Hobi Pelesiran, Dua Koruptor Ini Berakhir di Gunung Sindur

LP Gunung Sindur yang dioperasikan sejak 2013 lalu menjadi tempat bagi narapidana kelas kakap dalam kasus terorisme, narkoba, dan korupsi.

JEDA.ID–Lembaga Pemasyarakatan (LP) Gunung Sindur di Bogor, Jawa Barat, dikenal sebagai penjara super maximum security. Setidaknya dua koruptor yang hobi pelesiran dari penjara akhirnya dipindah ke LP Gunung Sindur.

Dua koruptor yang menghuni LP Gunung Sindur karena ketahuan pelesiran adalah mantan Ketua DPR yang menjadi terpidana kasus korupsi e-KTP Setya Novanto dan terpidana kasus korupsi dan pajak Gayus Tambunan.

Menteri Hukum dan Hak Asasi Manusia (HAM) Yasonna Laoly menyatakan pemindahan Setya Novanto ke LP Gunung Sindur agar mantan Ketua Umum partai Golkar itu tobat.

Setya Novanto sebelumnya menghuni LP Sukamiskin Bandung. Dia diberikan izin berobat di Rumah Sakit (RS) Santosa Bandung. Namun, Novanto yang dihukum 15 tahun penjara tepergok pelesiran di salah satu toko bangunan di Padalarang, Bandung Barat.

Sebelumnya, beberapa waktu lalu, Setya Novanto juga sempat terlihat di restoran Padang di dekat Rumah Sakit Pusat Angkatan Darat (RSPAD) Gatot Subroto, Jakarta Pusat, saat sedang melakukan kontrol kesehatan di rumah sakit itu.

Yasonna menyebut pemindahan Novanto itu juga menjadi pesan agar napi lain di LP Sukamiskin tidak pelesiran.

“Saya mau kasih pesan kepada mereka, kamu harus play the rule.

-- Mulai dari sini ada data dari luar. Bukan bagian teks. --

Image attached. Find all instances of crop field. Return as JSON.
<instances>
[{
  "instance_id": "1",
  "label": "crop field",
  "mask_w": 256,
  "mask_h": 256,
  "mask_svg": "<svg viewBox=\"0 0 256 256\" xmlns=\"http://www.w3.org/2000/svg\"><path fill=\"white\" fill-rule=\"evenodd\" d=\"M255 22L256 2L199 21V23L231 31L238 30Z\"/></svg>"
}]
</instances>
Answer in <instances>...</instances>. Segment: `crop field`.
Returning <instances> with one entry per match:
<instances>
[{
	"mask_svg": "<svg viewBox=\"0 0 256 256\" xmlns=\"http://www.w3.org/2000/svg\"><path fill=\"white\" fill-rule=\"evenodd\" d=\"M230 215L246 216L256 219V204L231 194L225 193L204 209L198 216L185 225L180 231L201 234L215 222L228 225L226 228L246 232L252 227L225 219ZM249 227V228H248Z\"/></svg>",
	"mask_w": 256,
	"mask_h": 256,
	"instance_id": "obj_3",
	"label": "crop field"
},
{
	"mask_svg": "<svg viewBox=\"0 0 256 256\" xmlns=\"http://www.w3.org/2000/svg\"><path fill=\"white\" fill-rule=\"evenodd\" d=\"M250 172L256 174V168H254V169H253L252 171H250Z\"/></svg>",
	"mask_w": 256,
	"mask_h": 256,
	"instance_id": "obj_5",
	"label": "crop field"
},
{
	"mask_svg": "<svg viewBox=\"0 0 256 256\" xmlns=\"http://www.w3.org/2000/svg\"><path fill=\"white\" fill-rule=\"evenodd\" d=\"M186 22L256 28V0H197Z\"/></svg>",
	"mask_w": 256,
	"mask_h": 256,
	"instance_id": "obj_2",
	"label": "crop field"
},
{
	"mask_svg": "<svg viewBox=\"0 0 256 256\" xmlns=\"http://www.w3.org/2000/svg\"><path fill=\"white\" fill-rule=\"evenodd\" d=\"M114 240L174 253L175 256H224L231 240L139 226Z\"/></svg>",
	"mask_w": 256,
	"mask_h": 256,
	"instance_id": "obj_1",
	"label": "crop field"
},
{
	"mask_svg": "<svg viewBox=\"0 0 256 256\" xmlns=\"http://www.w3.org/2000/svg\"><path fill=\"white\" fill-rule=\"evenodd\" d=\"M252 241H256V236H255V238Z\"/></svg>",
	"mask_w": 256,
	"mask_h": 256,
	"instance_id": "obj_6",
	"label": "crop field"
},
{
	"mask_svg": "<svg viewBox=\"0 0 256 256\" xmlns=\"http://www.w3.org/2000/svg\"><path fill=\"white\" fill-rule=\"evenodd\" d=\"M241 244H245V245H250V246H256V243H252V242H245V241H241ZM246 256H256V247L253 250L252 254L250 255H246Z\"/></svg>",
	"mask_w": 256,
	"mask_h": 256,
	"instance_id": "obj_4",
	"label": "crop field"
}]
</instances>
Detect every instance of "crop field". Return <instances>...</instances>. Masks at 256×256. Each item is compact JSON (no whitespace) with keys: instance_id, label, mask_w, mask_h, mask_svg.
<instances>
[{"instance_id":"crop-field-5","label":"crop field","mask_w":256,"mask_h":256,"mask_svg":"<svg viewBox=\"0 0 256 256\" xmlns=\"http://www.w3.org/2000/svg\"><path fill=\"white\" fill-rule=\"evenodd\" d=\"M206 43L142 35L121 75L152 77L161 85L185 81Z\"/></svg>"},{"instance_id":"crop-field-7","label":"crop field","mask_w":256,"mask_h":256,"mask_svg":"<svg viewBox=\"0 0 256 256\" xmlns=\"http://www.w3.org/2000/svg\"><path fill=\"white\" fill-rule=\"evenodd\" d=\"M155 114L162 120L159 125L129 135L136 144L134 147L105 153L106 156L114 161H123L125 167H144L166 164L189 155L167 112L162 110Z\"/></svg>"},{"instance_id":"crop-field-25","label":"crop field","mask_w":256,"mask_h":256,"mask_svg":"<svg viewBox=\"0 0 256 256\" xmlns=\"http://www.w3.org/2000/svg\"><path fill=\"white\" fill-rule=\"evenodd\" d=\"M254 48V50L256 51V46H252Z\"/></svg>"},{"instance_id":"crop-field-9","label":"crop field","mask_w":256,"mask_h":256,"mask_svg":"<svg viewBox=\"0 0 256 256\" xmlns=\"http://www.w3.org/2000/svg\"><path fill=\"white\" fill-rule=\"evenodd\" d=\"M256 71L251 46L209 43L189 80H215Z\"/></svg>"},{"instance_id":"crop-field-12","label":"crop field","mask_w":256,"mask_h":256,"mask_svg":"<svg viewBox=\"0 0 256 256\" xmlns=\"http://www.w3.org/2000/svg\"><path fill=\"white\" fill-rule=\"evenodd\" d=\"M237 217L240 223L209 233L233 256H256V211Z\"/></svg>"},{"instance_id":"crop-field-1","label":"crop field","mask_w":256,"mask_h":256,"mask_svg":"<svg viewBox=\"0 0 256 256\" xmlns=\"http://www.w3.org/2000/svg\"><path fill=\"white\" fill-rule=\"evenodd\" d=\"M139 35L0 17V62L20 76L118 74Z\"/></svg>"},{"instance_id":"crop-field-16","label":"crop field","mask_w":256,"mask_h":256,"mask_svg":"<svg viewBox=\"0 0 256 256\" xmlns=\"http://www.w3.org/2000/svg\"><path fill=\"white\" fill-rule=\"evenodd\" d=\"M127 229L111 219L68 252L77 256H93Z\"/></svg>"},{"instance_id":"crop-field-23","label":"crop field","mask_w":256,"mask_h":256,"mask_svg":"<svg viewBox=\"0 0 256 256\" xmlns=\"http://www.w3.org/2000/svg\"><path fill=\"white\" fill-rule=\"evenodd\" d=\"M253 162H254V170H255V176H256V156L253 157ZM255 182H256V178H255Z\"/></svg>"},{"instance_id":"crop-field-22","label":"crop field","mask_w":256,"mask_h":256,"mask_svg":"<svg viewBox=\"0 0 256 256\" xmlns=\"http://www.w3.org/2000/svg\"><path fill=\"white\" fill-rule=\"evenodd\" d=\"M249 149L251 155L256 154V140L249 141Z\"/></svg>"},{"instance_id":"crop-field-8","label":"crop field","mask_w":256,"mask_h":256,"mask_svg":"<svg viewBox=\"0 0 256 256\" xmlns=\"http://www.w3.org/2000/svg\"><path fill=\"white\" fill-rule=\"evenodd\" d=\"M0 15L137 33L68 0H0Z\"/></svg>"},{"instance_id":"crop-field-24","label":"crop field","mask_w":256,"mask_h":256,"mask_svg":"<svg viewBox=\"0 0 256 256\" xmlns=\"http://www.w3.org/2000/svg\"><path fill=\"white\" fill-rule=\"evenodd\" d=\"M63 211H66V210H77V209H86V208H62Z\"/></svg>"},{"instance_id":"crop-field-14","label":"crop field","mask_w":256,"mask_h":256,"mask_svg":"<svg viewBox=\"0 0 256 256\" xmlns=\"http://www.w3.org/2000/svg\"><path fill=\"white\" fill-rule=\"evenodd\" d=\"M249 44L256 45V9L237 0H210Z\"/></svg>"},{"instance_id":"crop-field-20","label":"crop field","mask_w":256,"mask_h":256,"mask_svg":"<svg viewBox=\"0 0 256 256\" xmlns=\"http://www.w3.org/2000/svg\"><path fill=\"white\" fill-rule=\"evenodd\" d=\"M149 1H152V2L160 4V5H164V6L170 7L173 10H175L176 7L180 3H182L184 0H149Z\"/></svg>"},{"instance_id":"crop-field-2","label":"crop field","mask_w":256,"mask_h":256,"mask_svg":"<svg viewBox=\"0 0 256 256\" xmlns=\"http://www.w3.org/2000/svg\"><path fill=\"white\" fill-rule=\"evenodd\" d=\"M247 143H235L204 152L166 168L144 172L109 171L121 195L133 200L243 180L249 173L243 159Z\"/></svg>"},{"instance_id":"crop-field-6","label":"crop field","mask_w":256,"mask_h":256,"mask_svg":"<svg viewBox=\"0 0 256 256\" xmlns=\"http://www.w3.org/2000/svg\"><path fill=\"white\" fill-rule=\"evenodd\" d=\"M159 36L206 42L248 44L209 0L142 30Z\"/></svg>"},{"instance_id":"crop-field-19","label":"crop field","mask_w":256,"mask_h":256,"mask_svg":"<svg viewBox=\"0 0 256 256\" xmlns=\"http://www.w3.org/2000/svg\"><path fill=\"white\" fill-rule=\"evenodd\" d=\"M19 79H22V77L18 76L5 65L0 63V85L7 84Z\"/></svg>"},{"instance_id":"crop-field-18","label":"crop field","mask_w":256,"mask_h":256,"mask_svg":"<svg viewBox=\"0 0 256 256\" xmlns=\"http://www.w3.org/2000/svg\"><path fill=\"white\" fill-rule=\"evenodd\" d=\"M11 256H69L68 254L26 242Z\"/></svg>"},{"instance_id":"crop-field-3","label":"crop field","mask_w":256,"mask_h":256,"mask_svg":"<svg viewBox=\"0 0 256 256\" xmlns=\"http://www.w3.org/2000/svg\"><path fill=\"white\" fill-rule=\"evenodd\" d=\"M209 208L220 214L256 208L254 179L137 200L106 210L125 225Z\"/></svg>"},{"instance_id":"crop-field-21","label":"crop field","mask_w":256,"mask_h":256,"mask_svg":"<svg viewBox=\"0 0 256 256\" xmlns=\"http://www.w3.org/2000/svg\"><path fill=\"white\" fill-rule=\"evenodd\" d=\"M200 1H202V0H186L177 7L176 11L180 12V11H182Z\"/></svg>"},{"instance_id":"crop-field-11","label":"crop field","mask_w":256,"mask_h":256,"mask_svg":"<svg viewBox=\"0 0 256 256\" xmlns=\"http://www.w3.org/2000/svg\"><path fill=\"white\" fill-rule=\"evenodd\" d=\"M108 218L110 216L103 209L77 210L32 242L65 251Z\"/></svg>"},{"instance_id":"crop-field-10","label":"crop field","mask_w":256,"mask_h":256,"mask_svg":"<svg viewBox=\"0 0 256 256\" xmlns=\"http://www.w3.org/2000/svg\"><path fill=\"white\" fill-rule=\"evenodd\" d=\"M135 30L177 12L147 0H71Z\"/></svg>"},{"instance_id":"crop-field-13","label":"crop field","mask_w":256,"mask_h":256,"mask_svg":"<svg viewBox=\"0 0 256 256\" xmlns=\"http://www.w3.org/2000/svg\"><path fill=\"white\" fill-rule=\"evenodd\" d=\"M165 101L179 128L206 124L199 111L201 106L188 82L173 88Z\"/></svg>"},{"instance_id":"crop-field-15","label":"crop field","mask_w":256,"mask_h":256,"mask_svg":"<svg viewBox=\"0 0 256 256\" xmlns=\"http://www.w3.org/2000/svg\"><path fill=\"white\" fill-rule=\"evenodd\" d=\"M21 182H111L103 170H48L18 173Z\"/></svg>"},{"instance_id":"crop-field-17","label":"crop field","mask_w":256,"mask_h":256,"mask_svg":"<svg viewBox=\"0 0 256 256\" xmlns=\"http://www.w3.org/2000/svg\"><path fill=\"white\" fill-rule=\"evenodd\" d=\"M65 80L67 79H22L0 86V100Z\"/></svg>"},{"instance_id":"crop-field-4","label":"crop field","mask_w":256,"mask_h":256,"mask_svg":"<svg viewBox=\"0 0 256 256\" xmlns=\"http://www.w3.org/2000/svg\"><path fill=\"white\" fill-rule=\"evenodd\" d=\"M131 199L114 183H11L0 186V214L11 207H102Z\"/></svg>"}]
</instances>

Jadi, saya kira asal kita menegakkan aturannya dengan baik, SOP-nya dengan baik, semua taat kepada itu. Kalau melakukan sesuatu, ya kasih punishment,” kata Yasonna di Jakarta, sebagaimana dikutip dari Antara, Selasa (18/6/2019).

Sebelum Setya Novanto, Gayus Tambunan yang total menerima hukuman 29 tahun penjara juga dipindahkan dari LP Sukamiskin ke LP Gunung Sindur pada 22 September 2015 lalu. Gayus terlibat dalam sejumlah kasus korupsi, pajak, hingga pencucian uang.

Bikin Banyak Ulah

Gayus dipindah ke Gunung Sindur setelah pada 9 Septermber 2015, kedapatan tengah makan di sebuah restoran di kawasan Jakarta Selatan. Ketika itu Gayus tidak sendiri, melainkan ditemani dua teman perempuannya.

Sejak di penjara, mantan pegawai Ditjen Pajak ini kerap membuat ulah. Berbekal paspor palsu dengan nama Sony Laksono, Gayus berhasil terbang ke Bali dan kemudian ke sejumlah negara.

Pada 5 November 2010, sosoknya tertangkap kamera tengah duduk di tengah penonton tenis Commonwealth Bank Tournament of Champions di Nusa Dua, Bali. Sebagaimana dikutip dari Liputan6.com, Gayus juga tercatat bepergian ke Macau pada 22-24 September 2010 hingga ke Kuala Lumpur pada September-Oktober 2010.

Petualangan Gayus kemudian berakhir di Gunung Sindur yang memiliki pengamanan superketat. LP Gunung Sindur yang dioperasikan sejak 2013 lalu menjadi tempat bagi narapidana kelas kakap dalam kasus terorisme, narkoba, dan korupsi.

LP ini memiliki empat blok yakni blok yaitu blok A, B, C, dan D dengan kapasitas total 1.308 narapidana.

Blok A memiliki36 ruangan atau kamar. Untuk menutup dan mengunci semua pintu jeruji, semuanya menggunakan sistem otomatis. Selain itu ada kamera CCTV yang akan memantau setiap aktivitas napi selama 24 jam.

Selain koruptor, narapidana kelas kakap yang pernah menempati LP ini seperti bandar narkoba Freddy Budiman. Freddy dipindah ke LP Gunung Sindur karena diketahui mengendalikan bisnis narkoba dari balik penjara. Freddy kemudian dieksekusi mati pada Juli 2016 lalu.